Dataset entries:
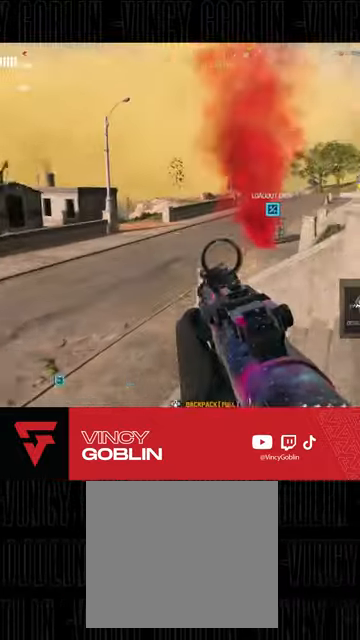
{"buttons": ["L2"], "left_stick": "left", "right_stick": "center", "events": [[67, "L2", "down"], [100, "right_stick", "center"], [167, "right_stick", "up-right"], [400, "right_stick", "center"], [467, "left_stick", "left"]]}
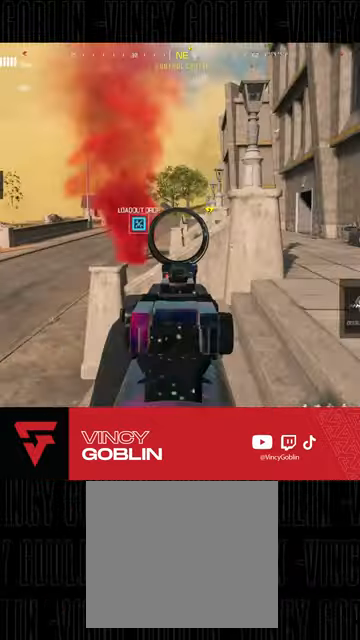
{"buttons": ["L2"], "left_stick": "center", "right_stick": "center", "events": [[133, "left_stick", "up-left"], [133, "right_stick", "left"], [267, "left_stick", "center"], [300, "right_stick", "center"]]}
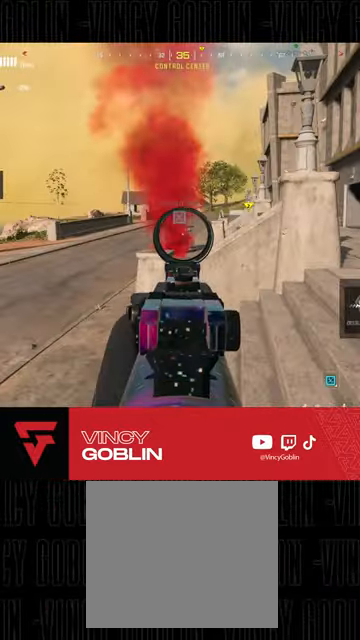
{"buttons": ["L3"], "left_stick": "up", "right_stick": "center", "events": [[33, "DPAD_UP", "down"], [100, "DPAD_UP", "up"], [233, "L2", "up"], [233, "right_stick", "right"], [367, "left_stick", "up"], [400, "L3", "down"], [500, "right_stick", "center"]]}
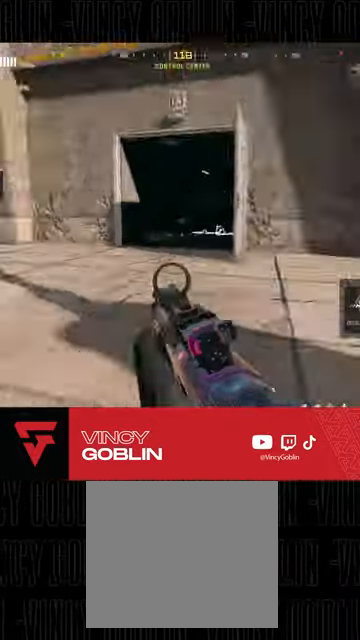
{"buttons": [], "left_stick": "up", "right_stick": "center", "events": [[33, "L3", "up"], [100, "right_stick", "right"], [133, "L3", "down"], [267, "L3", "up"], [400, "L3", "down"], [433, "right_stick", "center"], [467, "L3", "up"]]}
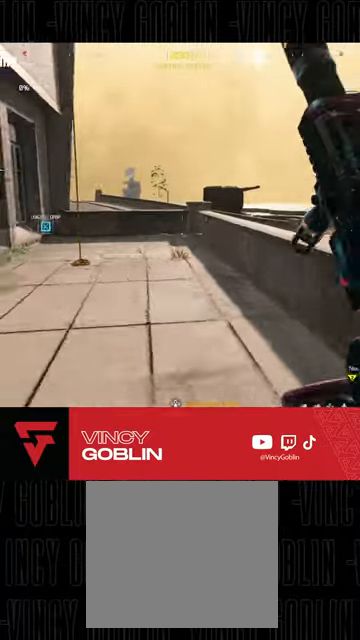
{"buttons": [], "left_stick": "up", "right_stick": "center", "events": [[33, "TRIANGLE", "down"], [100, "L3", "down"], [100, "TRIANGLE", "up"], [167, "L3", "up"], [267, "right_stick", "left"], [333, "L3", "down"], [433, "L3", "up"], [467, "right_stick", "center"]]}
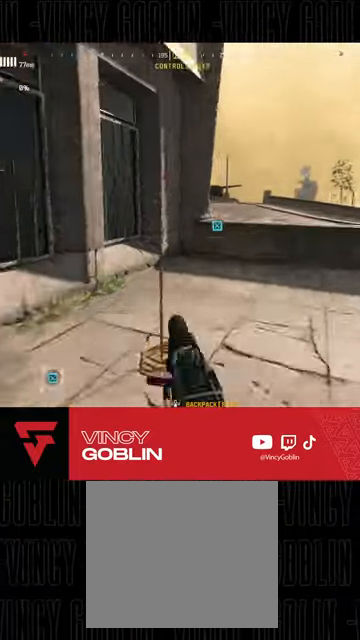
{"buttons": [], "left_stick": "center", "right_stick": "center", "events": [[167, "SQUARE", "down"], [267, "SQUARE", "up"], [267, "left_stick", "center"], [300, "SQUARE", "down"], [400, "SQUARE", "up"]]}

— Assigned task —
Reproduce all the data as it stands. The pictures are not part of the copy.

— Your solution —
{"buttons": ["L2"], "left_stick": "left", "right_stick": "center", "events": [[67, "L2", "down"], [100, "right_stick", "center"], [167, "right_stick", "up-right"], [400, "right_stick", "center"], [467, "left_stick", "left"]]}
{"buttons": ["L2"], "left_stick": "center", "right_stick": "center", "events": [[133, "left_stick", "up-left"], [133, "right_stick", "left"], [267, "left_stick", "center"], [300, "right_stick", "center"]]}
{"buttons": ["L3"], "left_stick": "up", "right_stick": "center", "events": [[33, "DPAD_UP", "down"], [100, "DPAD_UP", "up"], [233, "L2", "up"], [233, "right_stick", "right"], [367, "left_stick", "up"], [400, "L3", "down"], [500, "right_stick", "center"]]}
{"buttons": [], "left_stick": "up", "right_stick": "center", "events": [[33, "L3", "up"], [100, "right_stick", "right"], [133, "L3", "down"], [267, "L3", "up"], [400, "L3", "down"], [433, "right_stick", "center"], [467, "L3", "up"]]}
{"buttons": [], "left_stick": "up", "right_stick": "center", "events": [[33, "TRIANGLE", "down"], [100, "L3", "down"], [100, "TRIANGLE", "up"], [167, "L3", "up"], [267, "right_stick", "left"], [333, "L3", "down"], [433, "L3", "up"], [467, "right_stick", "center"]]}
{"buttons": [], "left_stick": "center", "right_stick": "center", "events": [[167, "SQUARE", "down"], [267, "SQUARE", "up"], [267, "left_stick", "center"], [300, "SQUARE", "down"], [400, "SQUARE", "up"]]}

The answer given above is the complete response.